Problem: Write out every line of text in the items below as a JSON list of strings, one string per line, leaving out blank lines and the pictures.

Records shown:
+ + +

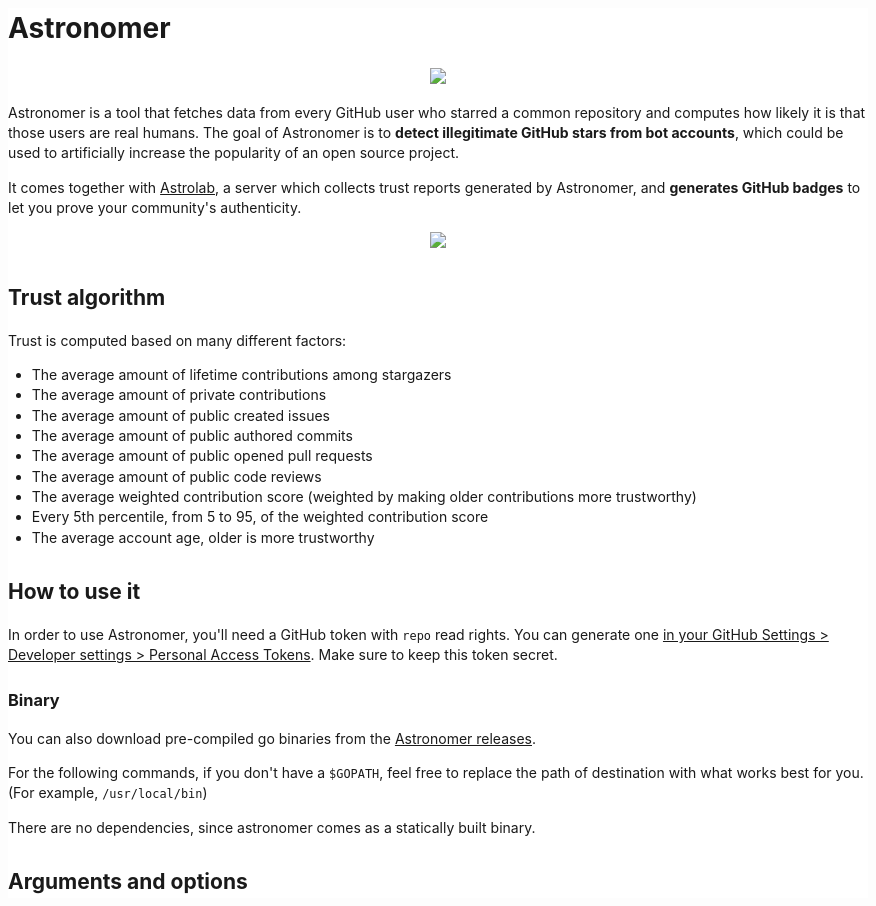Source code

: # Astronomer

<p align="center">
    <img width="300" src="img/logo.png"/>
</p>

Astronomer is a tool that fetches data from every GitHub user who starred a common repository and computes how likely it is that those users are real humans.
The goal of Astronomer is to **detect illegitimate GitHub stars from bot accounts**, which could be used to artificially increase the popularity of an open source project.

It comes together with [Astrolab](https://github.com/ullaakut/astrolab), a server which collects trust reports generated by Astronomer, and **generates GitHub badges** to let you prove your community's authenticity.

<p align="center">
    <img width="75%" src="img/astronomer.gif">
</p>

## Trust algorithm

Trust is computed based on many different factors:

* The average amount of lifetime contributions among stargazers
* The average amount of private contributions
* The average amount of public created issues
* The average amount of public authored commits
* The average amount of public opened pull requests
* The average amount of public code reviews
* The average weighted contribution score (weighted by making older contributions more trustworthy)
* Every 5th percentile, from 5 to 95, of the weighted contribution score
* The average account age, older is more trustworthy

## How to use it

In order to use Astronomer, you'll need a GitHub token with `repo` read rights. You can generate one [in your GitHub Settings > Developer settings > Personal Access Tokens](https://github.com/settings/tokens). Make sure to keep this token secret.

### Binary

You can also download pre-compiled go binaries from the [Astronomer releases](https://github.com/Ullaakut/astronomer/releases/latest).

For the following commands, if you don't have a `$GOPATH`, feel free to replace the path of destination with what works best for you. (For example, `/usr/local/bin`)

There are no dependencies, since astronomer comes as a statically built binary.

## Arguments and options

+ + +

Reply:
[
  "Source code",
  ": # Astronomer",
  "<p align=\"center\">",
  "    <img width=\"300\" src=\"img/logo.png\"/>",
  "</p>",
  "Astronomer is a tool that fetches data from every GitHub user who starred a common repository and computes how likely it is that those users are real humans.",
  "The goal of Astronomer is to **detect illegitimate GitHub stars from bot accounts**, which could be used to artificially increase the popularity of an open source project.",
  "It comes together with [Astrolab](https://github.com/ullaakut/astrolab), a server which collects trust reports generated by Astronomer, and **generates GitHub badges** to let you prove your community's authenticity.",
  "<p align=\"center\">",
  "    <img width=\"75%\" src=\"img/astronomer.gif\">",
  "</p>",
  "## Trust algorithm",
  "Trust is computed based on many different factors:",
  "* The average amount of lifetime contributions among stargazers",
  "* The average amount of private contributions",
  "* The average amount of public created issues",
  "* The average amount of public authored commits",
  "* The average amount of public opened pull requests",
  "* The average amount of public code reviews",
  "* The average weighted contribution score (weighted by making older contributions more trustworthy)",
  "* Every 5th percentile, from 5 to 95, of the weighted contribution score",
  "* The average account age, older is more trustworthy",
  "## How to use it",
  "In order to use Astronomer, you'll need a GitHub token with `repo` read rights. You can generate one [in your GitHub Settings > Developer settings > Personal Access Tokens](https://github.com/settings/tokens). Make sure to keep this token secret.",
  "### Binary",
  "You can also download pre-compiled go binaries from the [Astronomer releases](https://github.com/Ullaakut/astronomer/releases/latest).",
  "For the following commands, if you don't have a `$GOPATH`, feel free to replace the path of destination with what works best for you. (For example, `/usr/local/bin`)",
  "There are no dependencies, since astronomer comes as a statically built binary.",
  "## Arguments and options"
]